## [Activity A]
Translate this sentence from the interview excerpt about TCS during the pandemic into Spanish: "Now, other companies are following suit with similar systems."
## [Activity B]
Write the next part of the interview excerpt about TCS during the pandemic, starting after its final sentence.

[[ Page excerpt, beginning ]]

Some of our business partners handled things more flexibly by entering into an agreement based on a PDF and submitting the hard copy contract later.
―― Conversely, were there any businesses or initiatives on the part of TCS that proved to be more effective under the circumstances?
Yes, the introduction of electronic invoices was one. TCS had begun accepting electronic invoices and automatically issuing them at the request of customers, about half a year before the pandemic. Thanks to this move, we were able to handle external payments smoothly, even during the circuit breaker period.
Another factor that worked in our favor was the online car loan service launched in February this year. With assistance from the head office, and in cooperation with local vendors, we developed a system that automatically screens information entered by auto dealers and responds within an average of five minutes. I think we owe some part of our favorable performance under the pandemic to this system. Now, other companies are following suit with similar systems.

[[ Page excerpt, end ]]
[[ Dataset, beginning ]]

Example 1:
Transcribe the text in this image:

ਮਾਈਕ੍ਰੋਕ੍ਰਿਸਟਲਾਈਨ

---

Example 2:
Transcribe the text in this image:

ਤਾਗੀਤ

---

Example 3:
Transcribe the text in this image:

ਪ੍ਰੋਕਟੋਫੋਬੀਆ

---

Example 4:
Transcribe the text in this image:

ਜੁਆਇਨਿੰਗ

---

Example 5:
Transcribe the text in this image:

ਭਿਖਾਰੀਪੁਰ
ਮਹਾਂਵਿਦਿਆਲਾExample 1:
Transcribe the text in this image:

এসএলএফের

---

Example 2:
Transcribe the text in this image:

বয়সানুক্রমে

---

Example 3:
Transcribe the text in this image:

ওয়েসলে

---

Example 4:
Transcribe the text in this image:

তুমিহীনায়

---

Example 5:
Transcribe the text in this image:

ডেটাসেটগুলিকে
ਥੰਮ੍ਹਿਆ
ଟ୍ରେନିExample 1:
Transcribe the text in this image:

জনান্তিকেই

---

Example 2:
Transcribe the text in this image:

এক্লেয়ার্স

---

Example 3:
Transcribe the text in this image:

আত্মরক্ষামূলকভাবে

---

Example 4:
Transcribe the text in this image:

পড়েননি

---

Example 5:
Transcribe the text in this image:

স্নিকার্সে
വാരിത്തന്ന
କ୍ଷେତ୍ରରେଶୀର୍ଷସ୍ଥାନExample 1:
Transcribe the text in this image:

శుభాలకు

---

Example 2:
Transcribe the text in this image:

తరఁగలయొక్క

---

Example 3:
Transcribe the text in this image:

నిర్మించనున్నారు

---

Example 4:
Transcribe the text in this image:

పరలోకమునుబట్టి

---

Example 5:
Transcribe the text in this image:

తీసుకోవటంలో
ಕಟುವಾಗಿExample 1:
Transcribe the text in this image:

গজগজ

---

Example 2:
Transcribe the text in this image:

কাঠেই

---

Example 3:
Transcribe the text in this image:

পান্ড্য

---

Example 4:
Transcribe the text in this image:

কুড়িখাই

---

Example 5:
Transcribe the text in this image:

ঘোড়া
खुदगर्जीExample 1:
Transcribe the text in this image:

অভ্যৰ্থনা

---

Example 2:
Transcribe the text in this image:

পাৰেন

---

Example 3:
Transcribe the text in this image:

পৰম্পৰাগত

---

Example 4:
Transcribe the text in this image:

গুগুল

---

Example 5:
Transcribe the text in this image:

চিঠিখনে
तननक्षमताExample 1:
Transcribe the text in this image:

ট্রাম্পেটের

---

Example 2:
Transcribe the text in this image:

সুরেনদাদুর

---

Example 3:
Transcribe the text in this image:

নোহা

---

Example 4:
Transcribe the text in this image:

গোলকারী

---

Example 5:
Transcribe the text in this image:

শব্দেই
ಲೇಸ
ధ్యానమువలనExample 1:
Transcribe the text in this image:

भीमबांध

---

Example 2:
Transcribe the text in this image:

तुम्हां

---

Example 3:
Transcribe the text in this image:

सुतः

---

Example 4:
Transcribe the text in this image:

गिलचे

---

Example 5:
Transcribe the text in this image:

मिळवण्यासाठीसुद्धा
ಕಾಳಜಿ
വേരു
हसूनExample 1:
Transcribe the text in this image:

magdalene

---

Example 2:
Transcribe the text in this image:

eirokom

[[ Dataset, end ]]

## [Exercise output A]
Ahora, otras empresas están siguiendo el ejemplo con sistemas similares.

## [Exercise output B]
Seeing Opportunities in a Time of Change to Aggressively Promote Digital Transformation
―― You mentioned a car loan service, but has COVID-19 provided further impetus for driving digital transformation in Singapore?
ven before the pandemic, the Singaporean government had been promoting the MyInfo personal information management service.
For example, applying for a credit card generally involves an extremely cumbersome process of entering necessary information such as annual income and place of employment, one item at a time. However, provided the applicant agrees to the use of MyInfo, all personal information stored in the government database can be referenced instantly, smoothing out the process. TCS also makes use of MyInfo to facilitate automobile loan applications.
Morimoto: Singapore is also way ahead in terms of cashless payments. These days, there are considerably fewer occasions for using cash. Services like GrabPay and payWave are widespread.
―― Tell us about the current situation in Singapore and any changes that have occurred since before the pandemic.
Many Singaporeans spend their holidays in neighboring countries like Thailand and Taiwan. That’s not possible right now, so people flock to urban shopping centers and restaurants on the weekends. Meanwhile, tourist spots that would usually be packed with foreign travelers are mostly deserted. Even the area around the famous Merlion feels lonely.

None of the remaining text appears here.